> **What the task asks**
How many lines in the entries below contain the string "died"? Case counts. Give only the number.

> **Material shown**
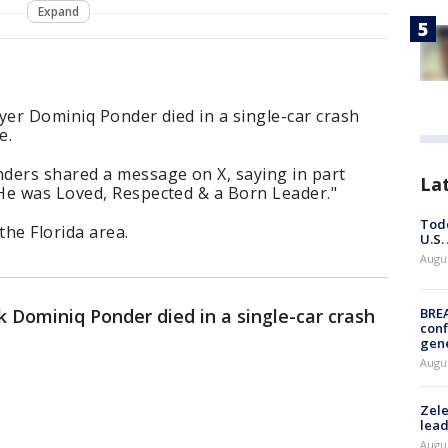
Expand
yer Dominiq Ponder died in a single-car crash
e.
ders shared a message on X, saying in part
La
He was Loved, Respected & a Born Leader."
Todd
he Florida area.
U.S.
Augus
 Dominiq Ponder died in a single-car crash
BRE
conf
gen
Augus
Zele
lead
Augus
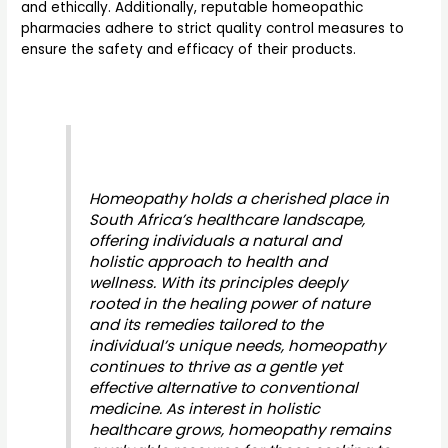
and ethically. Additionally, reputable homeopathic
pharmacies adhere to strict quality control measures to
ensure the safety and efficacy of their products.
Homeopathy holds a cherished place in
South Africa’s healthcare landscape,
offering individuals a natural and
holistic approach to health and
wellness. With its principles deeply
rooted in the healing power of nature
and its remedies tailored to the
individual’s unique needs, homeopathy
continues to thrive as a gentle yet
effective alternative to conventional
medicine. As interest in holistic
healthcare grows, homeopathy remains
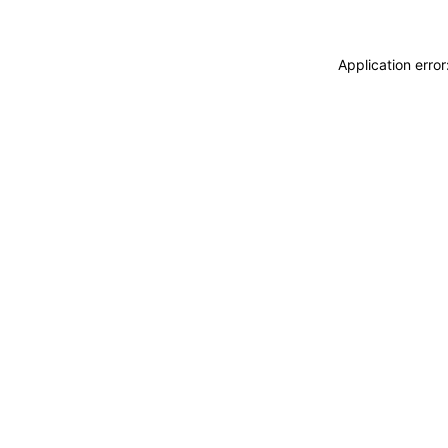
Application erro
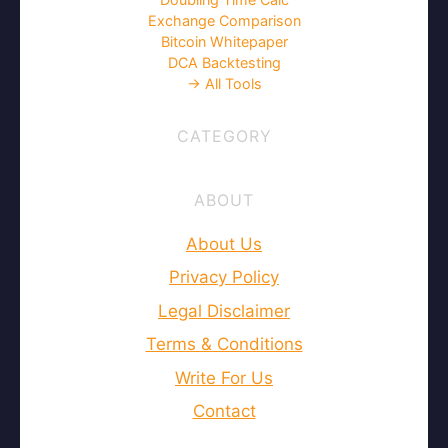
Exchange Comparison
Bitcoin Whitepaper
DCA Backtesting
→ All Tools
CATEGORY
ABOUT
About Us
Privacy Policy
Legal Disclaimer
Terms & Conditions
Write For Us
Contact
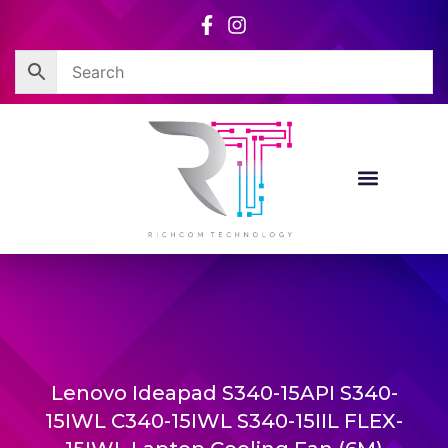
Skip
to
content
Lenovo Ideapad S340-15API S340-
15IWL C340-15IWL S340-15IIL FLEX-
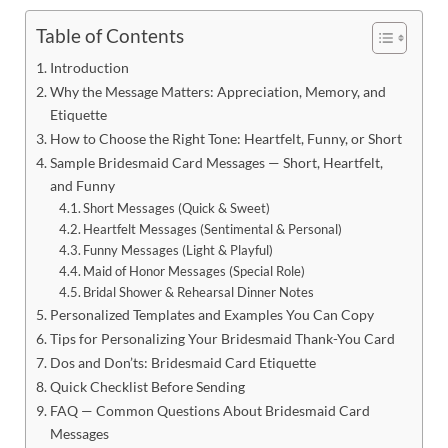
Table of Contents
Introduction
Why the Message Matters: Appreciation, Memory, and
Etiquette
How to Choose the Right Tone: Heartfelt, Funny, or Short
Sample Bridesmaid Card Messages — Short, Heartfelt,
and Funny
Short Messages (Quick & Sweet)
Heartfelt Messages (Sentimental & Personal)
Funny Messages (Light & Playful)
Maid of Honor Messages (Special Role)
Bridal Shower & Rehearsal Dinner Notes
Personalized Templates and Examples You Can Copy
Tips for Personalizing Your Bridesmaid Thank-You Card
Dos and Don’ts: Bridesmaid Card Etiquette
Quick Checklist Before Sending
FAQ — Common Questions About Bridesmaid Card
Messages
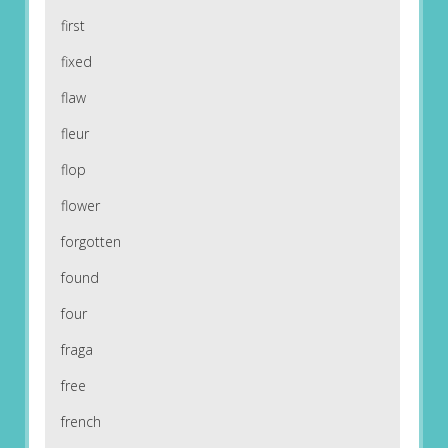
first
fixed
flaw
fleur
flop
flower
forgotten
found
four
fraga
free
french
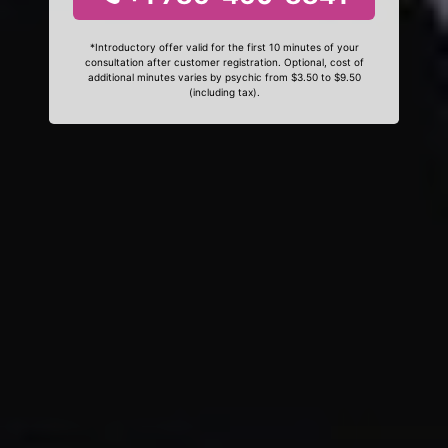
*Introductory offer valid for the first 10 minutes of your
consultation after customer registration. Optional, cost of
additional minutes varies by psychic from $3.50 to $9.50
(including tax).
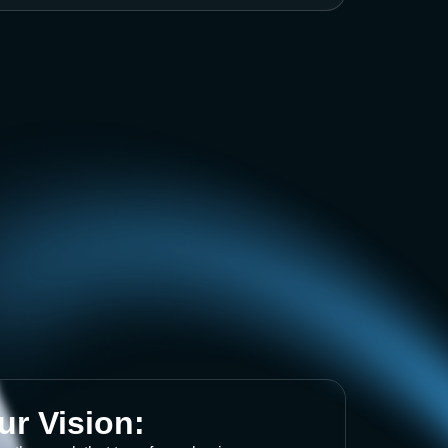
ur Vision:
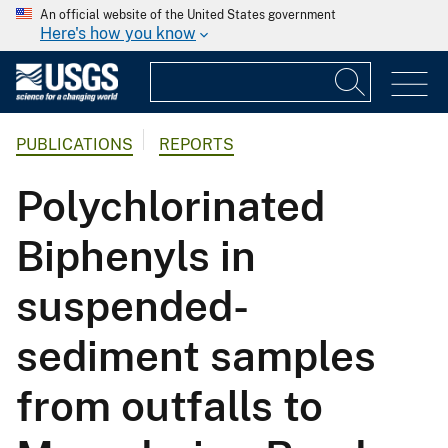
An official website of the United States government
Here's how you know
PUBLICATIONS
REPORTS
Polychlorinated
Biphenyls in
suspended-
sediment samples
from outfalls to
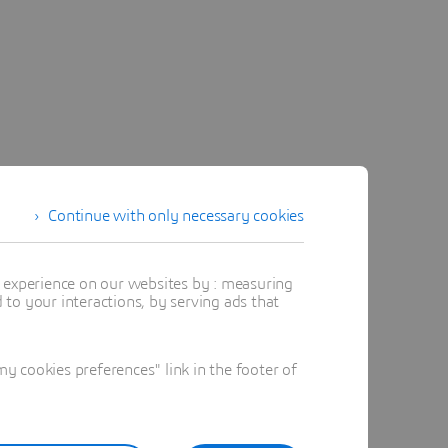
Continue with only necessary cookies
t experience on our websites by : measuring
to your interactions, by serving ads that
 cookies preferences" link in the footer of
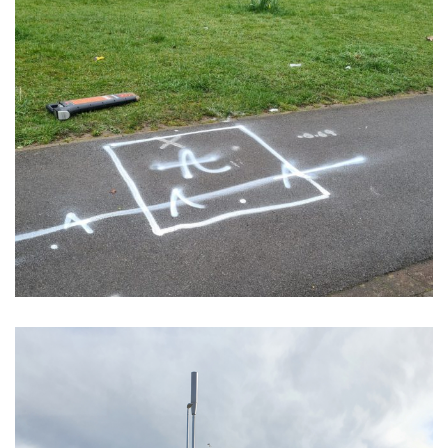
Trial Holes – VF/CTIL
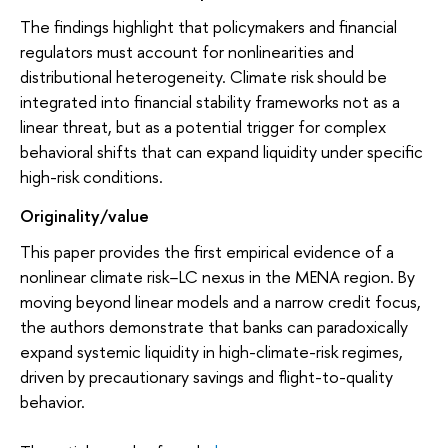
The findings highlight that policymakers and financial
regulators must account for nonlinearities and
distributional heterogeneity. Climate risk should be
integrated into financial stability frameworks not as a
linear threat, but as a potential trigger for complex
behavioral shifts that can expand liquidity under specific
high-risk conditions.
Originality/value
This paper provides the first empirical evidence of a
nonlinear climate risk−LC nexus in the MENA region. By
moving beyond linear models and a narrow credit focus,
the authors demonstrate that banks can paradoxically
expand systemic liquidity in high-climate-risk regimes,
driven by precautionary savings and flight-to-quality
behavior.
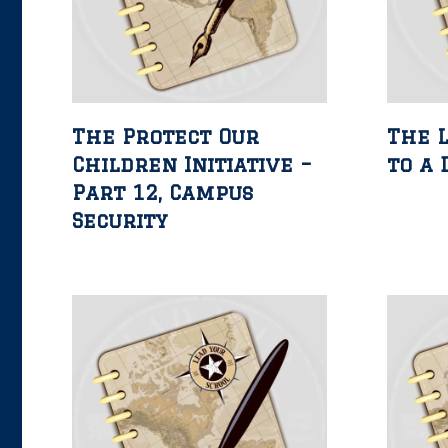
The Protect Our
The L
Children Initiative –
to a 
Part 12, Campus
Security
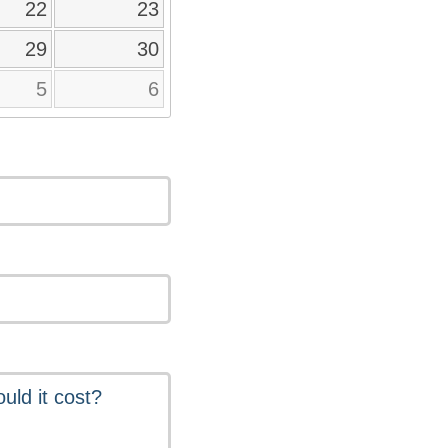
22
23
29
30
5
6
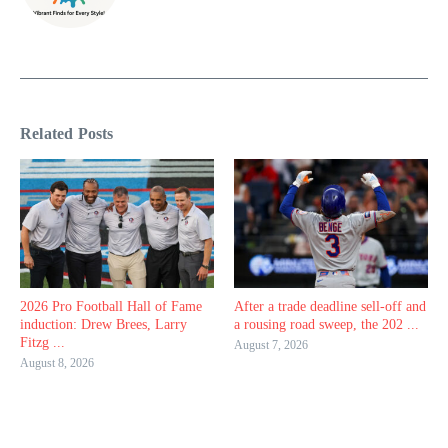
Related Posts
2026 Pro Football Hall of Fame
After a trade deadline sell-off and
induction: Drew Brees, Larry
a rousing road sweep, the 202 ...
Fitzg ...
August 7, 2026
August 8, 2026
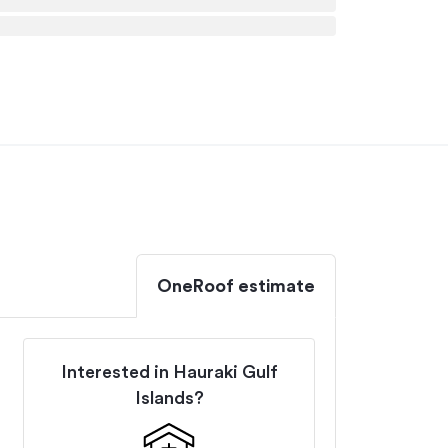
OneRoof estimate
Interested in
Hauraki Gulf
Islands
?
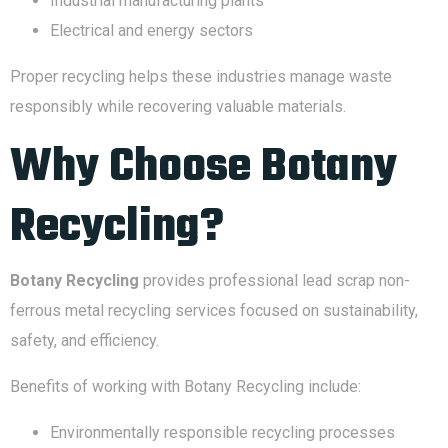
Industrial manufacturing plants
Electrical and energy sectors
Proper recycling helps these industries manage waste
responsibly while recovering valuable materials.
Why Choose Botany
Recycling?
Botany Recycling
provides professional lead scrap non-
ferrous metal recycling services focused on sustainability,
safety, and efficiency.
Benefits of working with Botany Recycling include:
Environmentally responsible recycling processes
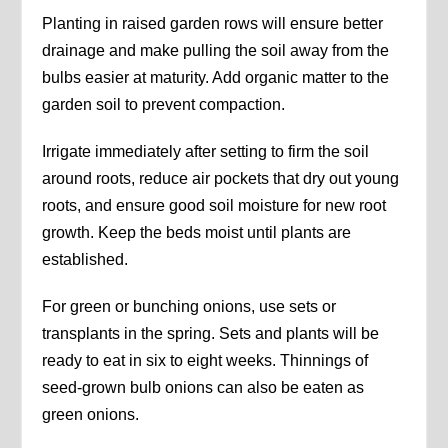
Planting in raised garden rows will ensure better
drainage and make pulling the soil away from the
bulbs easier at maturity. Add organic matter to the
garden soil to prevent compaction.
Irrigate immediately after setting to firm the soil
around roots, reduce air pockets that dry out young
roots, and ensure good soil moisture for new root
growth. Keep the beds moist until plants are
established.
For green or bunching onions, use sets or
transplants in the spring. Sets and plants will be
ready to eat in six to eight weeks. Thinnings of
seed-grown bulb onions can also be eaten as
green onions.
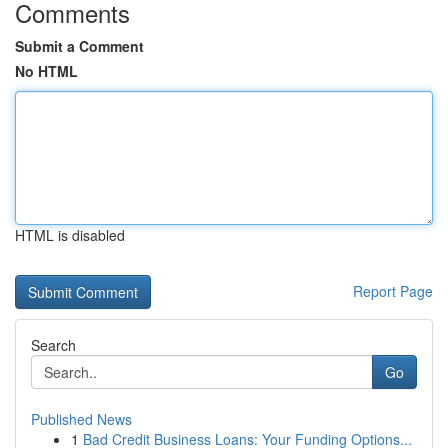
Comments
Submit a Comment
No HTML
HTML is disabled
Report Page
Search
Go
Published News
1
Bad Credit Business Loans: Your Funding Options...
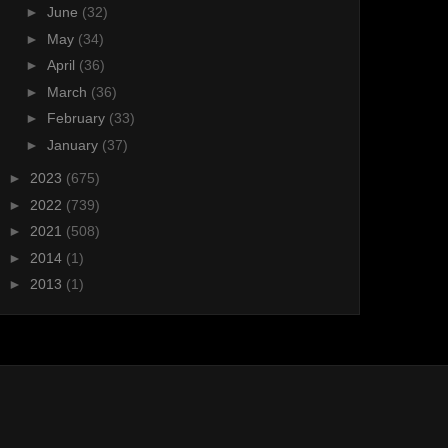
►
June
(32)
►
May
(34)
►
April
(36)
►
March
(36)
►
February
(33)
►
January
(37)
►
2023
(675)
►
2022
(739)
►
2021
(508)
►
2014
(1)
►
2013
(1)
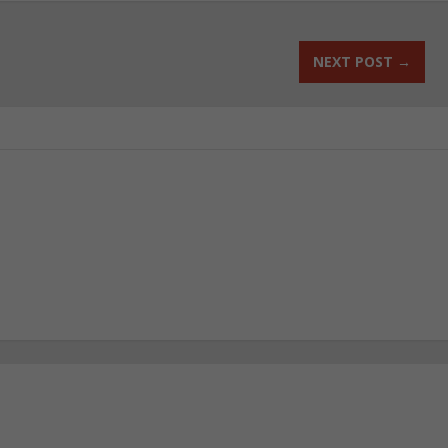
NEXT POST
→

> **Solution to this task**
2